MEDFORD, Ore. — Of the 90,000 people tested for the flu in Oregon, over 19,000 tested positive.
That’s 8,000 more than the previous season.
Now, a startling report from the Centers for Disease Control has local health officials warning everyone to take precautions.
Jackson County Public Health says an estimated 80,000 Americans died from the flu last year including 180 kids.
That’s the most in at least four decades.
“The vaccine is still our number one prevention method that we have…,” said Tanya Phillips, Jackson County Public Health.
It’s an uphill battle during flu season for Phillips; Part of her job is educating those in Jackson County about the flu virus and the importance of getting vaccinated each year.
“They feel that they don’t get sick, so there’s no need to get the flu vaccine. Or if they get the flu, they’ll be okay…,” she said.
The CDC says 80 percent of the children who died from the flu last year were not vaccinated.
Phillips adds that Jackson County had one of the lowest vaccination rates in the state of Oregon, last year.
It’s one of the many reasons she recommends you to get a vaccine by the end of October.

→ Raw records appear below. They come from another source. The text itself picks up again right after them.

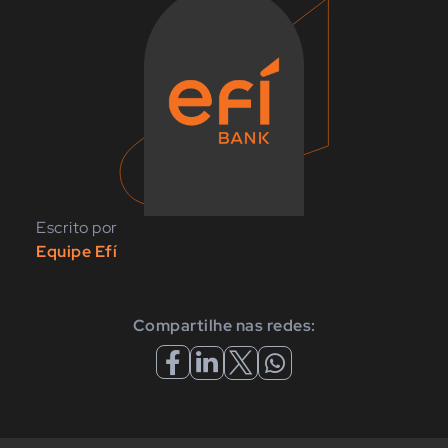
Escrito por
Equipe Efí
Compartilhe nas redes:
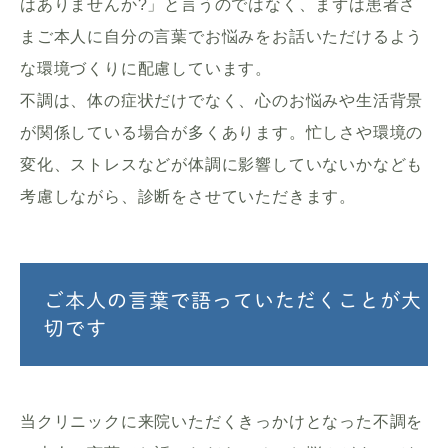
はありませんか?」と言うのではなく、まずは患者さ
まご本人に自分の言葉でお悩みをお話いただけるよう
な環境づくりに配慮しています。
不調は、体の症状だけでなく、心のお悩みや生活背景
が関係している場合が多くあります。忙しさや環境の
変化、ストレスなどが体調に影響していないかなども
考慮しながら、診断をさせていただきます。
ご本人の言葉で語っていただくことが大
切です
当クリニックに来院いただくきっかけとなった不調を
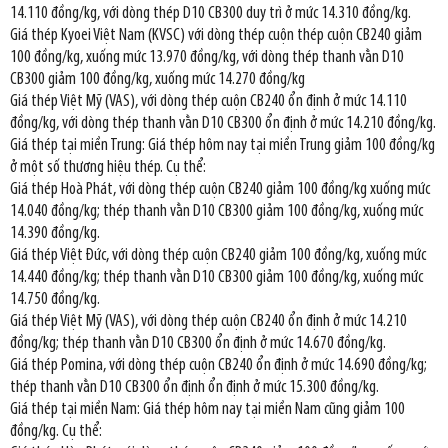
14.110 đồng/kg, với dòng thép D10 CB300 duy trì ở mức 14.310 đồng/kg.
Giá thép Kyoei Việt Nam (KVSC) với dòng thép cuộn thép cuộn CB240 giảm
100 đồng/kg, xuống mức 13.970 đồng/kg, với dòng thép thanh vằn D10
CB300 giảm 100 đồng/kg, xuống mức 14.270 đồng/kg
Giá thép Việt Mỹ (VAS), với dòng thép cuộn CB240 ổn định ở mức 14.110
đồng/kg, với dòng thép thanh vằn D10 CB300 ổn định ở mức 14.210 đồng/kg.
Giá thép tại miền Trung: Giá thép hôm nay tại miền Trung giảm 100 đồng/kg
ở một số thương hiệu thép. Cụ thể:
Giá thép Hoà Phát, với dòng thép cuộn CB240 giảm 100 đồng/kg xuống mức
14.040 đồng/kg; thép thanh vằn D10 CB300 giảm 100 đồng/kg, xuống mức
14.390 đồng/kg.
Giá thép Việt Đức, với dòng thép cuộn CB240 giảm 100 đồng/kg, xuống mức
14.440 đồng/kg; thép thanh vằn D10 CB300 giảm 100 đồng/kg, xuống mức
14.750 đồng/kg.
Giá thép Việt Mỹ (VAS), với dòng thép cuộn CB240 ổn định ở mức 14.210
đồng/kg; thép thanh vằn D10 CB300 ổn định ở mức 14.670 đồng/kg.
Giá thép Pomina, với dòng thép cuộn CB240 ổn định ở mức 14.690 đồng/kg;
thép thanh vằn D10 CB300 ổn định ổn định ở mức 15.300 đồng/kg.
Giá thép tại miền Nam: Giá thép hôm nay tại miền Nam cũng giảm 100
đồng/kg. Cụ thể:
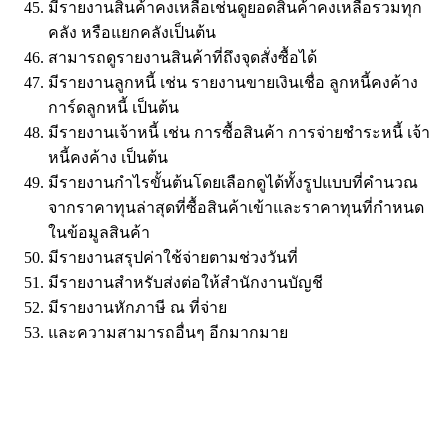
มีรายงานสินค้าคงเหลือเช่นดูยอดสินค้าคงเหลือรวมทุก
คลัง หรือแยกคลังเป็นต้น
สามารถดูรายงานสินค้าที่ถึงจุดสั่งซื้อได้
มีรายงานลูกหนี้ เช่น รายงานขายเงินเชื่อ ลูกหนี้คงค้าง
การ์ดลูกหนี้ เป็นต้น
มีรายงานเจ้าหนี้ เช่น การซื้อสินค้า การจ่ายชำระหนี้ เจ้า
หนี้คงค้าง เป็นต้น
มีรายงานกำไรขั้นต้นโดยเลือกดูได้ทั้งรูปแบบที่คำนวณ
จากราคาทุนล่าสุดที่ซื้อสินค้าเข้าและราคาทุนที่กำหนด
ในข้อมูลสินค้า
มีรายงานสรุปค่าใช้จ่ายตามช่วงวันที่
มีรายงานสำหรับส่งต่อให้สำนักงานบัญชี
มีรายงานหักภาษี ณ ที่จ่าย
และความสามารถอื่นๆ อีกมากมาย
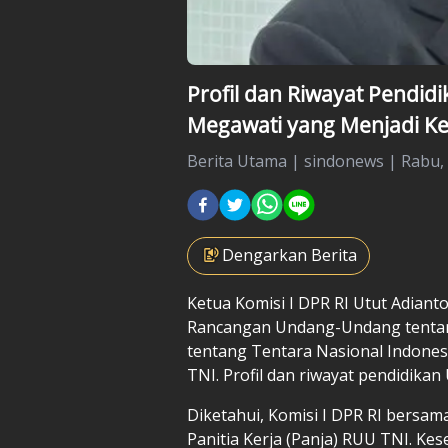
Profil dan Riwayat Pendid
Megawati yang Menjadi Ke
Berita Utama
|
sindonews |
Rabu, 
Dengarkan Berita
Ketua Komisi I DPR RI
Utut Adiant
Rancangan Undang-Undang tenta
tentang Tentara Nasional Indonesi
TNI
. Profil dan riwayat pendidikan U
Diketahui, Komisi I DPR RI bers
Panitia Kerja (Panja) RUU TNI. Kes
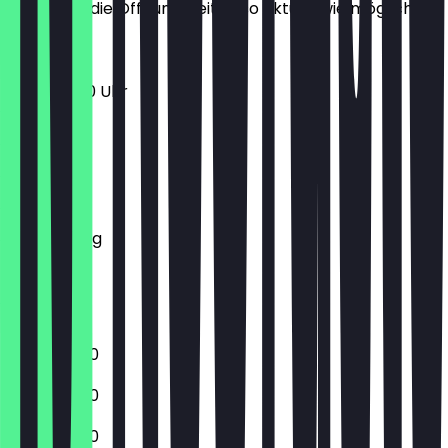
halten wir die Öffnungszeiten so aktuell wie möglich.
11:00 - 01:00 Uhr
Montag
Dienstag
Mittwoch
Donnerstag
Freitag
Samstag
Sonntag
11:00 - 23:00
11:00 - 23:00
11:00 - 23:00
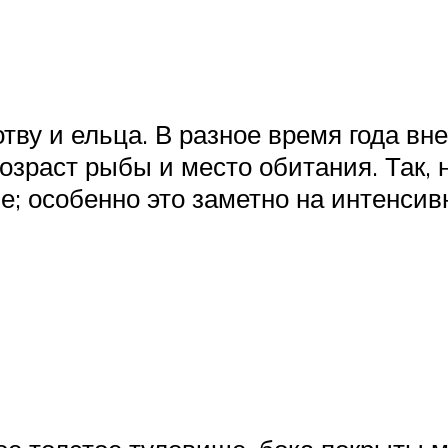
тву и ельца. В разное время года вн
возраст рыбы и место обитания. Так
е; особенно это заметно на интенсив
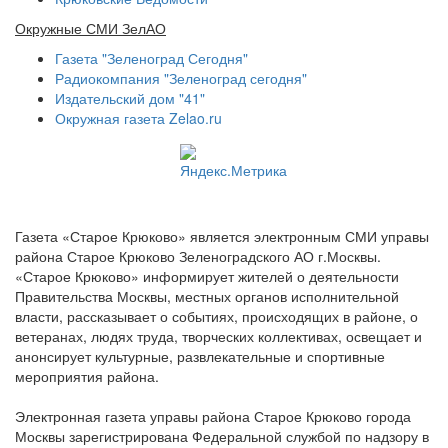
Окружные СМИ ЗелАО
Газета "Зеленоград Сегодня"
Радиокомпания "Зеленоград сегодня"
Издательский дом "41"
Окружная газета Zelao.ru
Газета «Старое Крюково» является электронным СМИ управы
района Старое Крюково Зеленоградского АО г.Москвы.
«Старое Крюково» информирует жителей о деятельности
Правительства Москвы, местных органов исполнительной
власти, рассказывает о событиях, происходящих в районе, о
ветеранах, людях труда, творческих коллективах, освещает и
анонсирует культурные, развлекательные и спортивные
мероприятия района.
Электронная газета управы района Старое Крюково города
Москвы зарегистрирована Федеральной службой по надзору в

“Not only does the vaccine prevent illness, it prevents people from if they do get sick…so the illness may not be as severe and they’re less likely to go to their doctor and end up in the hospital…,” she said.
Phillips says the vaccine not only protects you, but others around you who are more vulnerable to developing complications from flu viruses like the elderly and children.
Last year, 84 percent of the outbreaks in the state of Oregon were in long-term care facilities and 10 percent were in schools.
Oregon Health Authority reports the highest number of flu cases were in the months of December and January with over 19,000 flu cases reported in total for the duration of flu season.
It’s advised that you get your flu vaccine by the end of October since it takes 2 weeks to develop the antibodies to fight the virus.
Jackson County Public Health offers flu vaccines on site or you can head to your local pharmacy or primary care provider.